If what you are trying to do is run your container as a standalone machine... you might be using the tool incorrectly.
1. Trying to do it all at once
The biggest mistake people make is trying to do everything docker at the same time, hoping they can just "throw docker" at the challenge of microservices, for example, and have their problem solved. The problem is docker can be such a change to everything that it feels you must do it all at once (or metaphorically speaking, trying to boil the entire ocean).
Sometimes it is best to start small. Rather than figuring out the complete ecosystem of managing services, configurations, deployments, scaling of the nodes, scaling of your application, failover, and more, perhaps break it into smaller steps.

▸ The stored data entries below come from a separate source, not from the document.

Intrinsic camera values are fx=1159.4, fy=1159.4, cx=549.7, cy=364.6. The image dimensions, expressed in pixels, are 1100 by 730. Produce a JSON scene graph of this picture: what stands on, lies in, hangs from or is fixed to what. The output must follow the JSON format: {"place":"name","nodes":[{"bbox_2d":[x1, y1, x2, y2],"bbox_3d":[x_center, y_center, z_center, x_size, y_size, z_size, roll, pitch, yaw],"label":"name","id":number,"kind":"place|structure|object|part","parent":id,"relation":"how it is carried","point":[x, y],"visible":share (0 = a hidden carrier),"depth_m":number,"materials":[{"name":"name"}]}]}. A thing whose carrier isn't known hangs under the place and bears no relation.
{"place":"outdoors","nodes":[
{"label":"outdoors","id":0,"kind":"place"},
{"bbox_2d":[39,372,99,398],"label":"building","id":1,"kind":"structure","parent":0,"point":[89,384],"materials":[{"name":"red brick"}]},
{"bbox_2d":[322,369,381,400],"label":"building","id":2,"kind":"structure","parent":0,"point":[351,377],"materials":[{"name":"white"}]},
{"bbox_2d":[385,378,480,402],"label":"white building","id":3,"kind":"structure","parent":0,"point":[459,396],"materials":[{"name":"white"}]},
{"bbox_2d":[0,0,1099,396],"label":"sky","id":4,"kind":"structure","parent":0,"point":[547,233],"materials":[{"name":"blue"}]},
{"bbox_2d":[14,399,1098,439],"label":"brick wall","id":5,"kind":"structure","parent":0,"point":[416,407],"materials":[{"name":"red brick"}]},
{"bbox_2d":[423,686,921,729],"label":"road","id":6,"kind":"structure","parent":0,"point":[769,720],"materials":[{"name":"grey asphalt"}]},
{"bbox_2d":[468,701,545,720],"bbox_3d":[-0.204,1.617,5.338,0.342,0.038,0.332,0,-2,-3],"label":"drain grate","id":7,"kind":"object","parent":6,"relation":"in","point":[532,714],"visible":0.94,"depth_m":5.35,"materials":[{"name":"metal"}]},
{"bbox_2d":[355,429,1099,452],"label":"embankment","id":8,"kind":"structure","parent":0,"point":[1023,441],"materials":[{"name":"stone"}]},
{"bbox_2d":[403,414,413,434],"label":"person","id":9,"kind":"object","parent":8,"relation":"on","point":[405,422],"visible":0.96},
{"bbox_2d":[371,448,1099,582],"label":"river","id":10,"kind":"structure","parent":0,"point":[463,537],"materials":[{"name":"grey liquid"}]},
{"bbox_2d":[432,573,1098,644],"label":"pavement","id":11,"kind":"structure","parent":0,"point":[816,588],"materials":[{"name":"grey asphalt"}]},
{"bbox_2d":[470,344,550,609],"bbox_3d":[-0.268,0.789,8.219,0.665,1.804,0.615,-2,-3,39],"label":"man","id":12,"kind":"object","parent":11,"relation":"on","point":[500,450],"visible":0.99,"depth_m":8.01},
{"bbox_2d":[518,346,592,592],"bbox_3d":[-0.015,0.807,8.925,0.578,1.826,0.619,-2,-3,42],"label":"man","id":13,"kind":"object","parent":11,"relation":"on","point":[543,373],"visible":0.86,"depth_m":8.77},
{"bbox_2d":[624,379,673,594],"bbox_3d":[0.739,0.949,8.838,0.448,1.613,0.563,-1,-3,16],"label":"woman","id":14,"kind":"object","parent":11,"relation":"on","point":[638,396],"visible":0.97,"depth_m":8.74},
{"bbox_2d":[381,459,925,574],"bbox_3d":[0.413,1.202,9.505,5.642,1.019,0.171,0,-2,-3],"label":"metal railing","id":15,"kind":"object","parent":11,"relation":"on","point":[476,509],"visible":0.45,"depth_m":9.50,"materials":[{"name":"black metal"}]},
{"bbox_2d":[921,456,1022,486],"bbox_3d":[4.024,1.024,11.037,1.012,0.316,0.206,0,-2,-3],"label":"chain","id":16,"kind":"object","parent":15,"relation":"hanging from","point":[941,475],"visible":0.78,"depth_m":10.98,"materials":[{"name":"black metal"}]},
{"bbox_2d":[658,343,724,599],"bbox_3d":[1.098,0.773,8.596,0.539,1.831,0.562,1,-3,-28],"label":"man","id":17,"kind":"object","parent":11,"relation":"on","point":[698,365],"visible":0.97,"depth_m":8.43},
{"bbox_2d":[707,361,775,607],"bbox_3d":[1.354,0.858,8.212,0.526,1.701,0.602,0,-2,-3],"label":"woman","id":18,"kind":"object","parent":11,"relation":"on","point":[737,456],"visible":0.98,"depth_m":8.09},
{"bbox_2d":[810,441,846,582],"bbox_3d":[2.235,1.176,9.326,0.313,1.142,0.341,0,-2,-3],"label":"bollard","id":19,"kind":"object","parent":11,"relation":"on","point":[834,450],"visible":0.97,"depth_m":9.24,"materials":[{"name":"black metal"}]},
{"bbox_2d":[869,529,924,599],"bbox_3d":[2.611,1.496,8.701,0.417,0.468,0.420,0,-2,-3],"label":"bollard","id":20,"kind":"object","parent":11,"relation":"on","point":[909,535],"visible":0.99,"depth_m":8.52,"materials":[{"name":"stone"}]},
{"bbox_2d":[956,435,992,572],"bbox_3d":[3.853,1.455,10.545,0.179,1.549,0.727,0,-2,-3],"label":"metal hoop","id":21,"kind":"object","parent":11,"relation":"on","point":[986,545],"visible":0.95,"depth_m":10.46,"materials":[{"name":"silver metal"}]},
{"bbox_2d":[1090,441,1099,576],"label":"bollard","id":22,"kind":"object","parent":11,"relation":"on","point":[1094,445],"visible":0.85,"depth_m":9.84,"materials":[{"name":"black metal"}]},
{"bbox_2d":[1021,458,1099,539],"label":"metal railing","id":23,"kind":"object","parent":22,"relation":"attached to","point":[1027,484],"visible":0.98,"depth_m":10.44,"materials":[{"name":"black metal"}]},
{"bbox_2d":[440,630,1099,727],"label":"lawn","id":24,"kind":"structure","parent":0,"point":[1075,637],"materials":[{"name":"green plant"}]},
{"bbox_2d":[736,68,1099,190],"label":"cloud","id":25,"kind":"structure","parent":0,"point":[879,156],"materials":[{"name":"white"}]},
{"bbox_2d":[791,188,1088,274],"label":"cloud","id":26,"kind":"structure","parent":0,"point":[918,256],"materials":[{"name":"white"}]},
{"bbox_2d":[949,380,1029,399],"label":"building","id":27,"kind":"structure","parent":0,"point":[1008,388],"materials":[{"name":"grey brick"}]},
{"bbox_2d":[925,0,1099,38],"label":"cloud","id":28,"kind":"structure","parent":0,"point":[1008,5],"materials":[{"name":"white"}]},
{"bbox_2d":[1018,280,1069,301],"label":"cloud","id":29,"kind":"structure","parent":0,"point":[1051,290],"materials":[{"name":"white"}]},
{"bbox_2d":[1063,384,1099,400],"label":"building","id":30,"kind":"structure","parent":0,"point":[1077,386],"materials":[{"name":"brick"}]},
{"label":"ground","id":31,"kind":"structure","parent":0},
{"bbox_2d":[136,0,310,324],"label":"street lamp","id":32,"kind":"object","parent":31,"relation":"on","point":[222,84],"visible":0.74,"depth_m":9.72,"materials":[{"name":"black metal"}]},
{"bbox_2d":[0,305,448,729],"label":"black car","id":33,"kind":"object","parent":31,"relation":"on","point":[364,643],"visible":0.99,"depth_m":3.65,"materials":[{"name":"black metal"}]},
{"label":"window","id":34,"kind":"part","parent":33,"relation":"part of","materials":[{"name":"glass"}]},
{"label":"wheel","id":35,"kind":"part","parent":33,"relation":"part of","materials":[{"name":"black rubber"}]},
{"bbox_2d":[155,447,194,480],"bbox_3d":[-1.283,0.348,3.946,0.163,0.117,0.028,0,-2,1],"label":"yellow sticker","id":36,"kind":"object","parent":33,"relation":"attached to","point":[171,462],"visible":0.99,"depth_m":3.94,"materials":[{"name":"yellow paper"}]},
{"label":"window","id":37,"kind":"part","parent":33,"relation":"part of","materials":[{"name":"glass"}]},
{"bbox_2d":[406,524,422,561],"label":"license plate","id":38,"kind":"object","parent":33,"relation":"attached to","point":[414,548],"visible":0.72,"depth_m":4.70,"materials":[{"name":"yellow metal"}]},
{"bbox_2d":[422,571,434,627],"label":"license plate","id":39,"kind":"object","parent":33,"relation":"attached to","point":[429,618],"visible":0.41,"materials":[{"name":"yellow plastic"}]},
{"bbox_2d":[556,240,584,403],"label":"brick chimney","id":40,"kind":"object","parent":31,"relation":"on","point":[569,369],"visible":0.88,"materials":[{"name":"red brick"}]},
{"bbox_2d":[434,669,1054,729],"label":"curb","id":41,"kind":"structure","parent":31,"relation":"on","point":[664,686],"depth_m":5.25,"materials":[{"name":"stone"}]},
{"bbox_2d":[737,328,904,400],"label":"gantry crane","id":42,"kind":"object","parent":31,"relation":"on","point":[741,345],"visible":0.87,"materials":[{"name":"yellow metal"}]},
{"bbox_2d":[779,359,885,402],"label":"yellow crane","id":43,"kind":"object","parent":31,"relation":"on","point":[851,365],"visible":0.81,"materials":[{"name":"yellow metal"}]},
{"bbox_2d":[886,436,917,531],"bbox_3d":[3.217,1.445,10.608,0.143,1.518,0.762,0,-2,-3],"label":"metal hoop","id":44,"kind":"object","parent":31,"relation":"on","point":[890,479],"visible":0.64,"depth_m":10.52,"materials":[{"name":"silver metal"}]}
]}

The major pitfalls of this step usually come in the challenge of Traffic Routing, or how to "address" your ephemeral container instances as they change ports and addresses. By its very nature, when run in an ideal configuration, the ports and address will change. This makes it difficult to point traffic to, so you need something in front of it to balance the traffic and keep up with the ports and nodes of the cluster as they change.
Suggested ways to simplify:
- Start by just getting your application to build in a container (local machine), following The Factors of Ephemeral Applications. There is no reason to deep dive Kubernetes, Docker Datacenter or some of the more unique systems like Rancher or Nanobox, if your application isn't a good fit.
- Figure out how you want to resolve the earlier challenges listed here.
- Skip the traffic routing problem as a first iteration. If you already have a server and application system in place and you are happy with the traffic routing, perhaps consider just replacing how the application is delivered onto the server, with having it delivered onto the server in a container.
- Identify what is good enough. There are so many software solutions available, and more are coming every day. Be careful of the kid in a candy shop problem. You don't need everything at first. Layer your solution, improve upon it.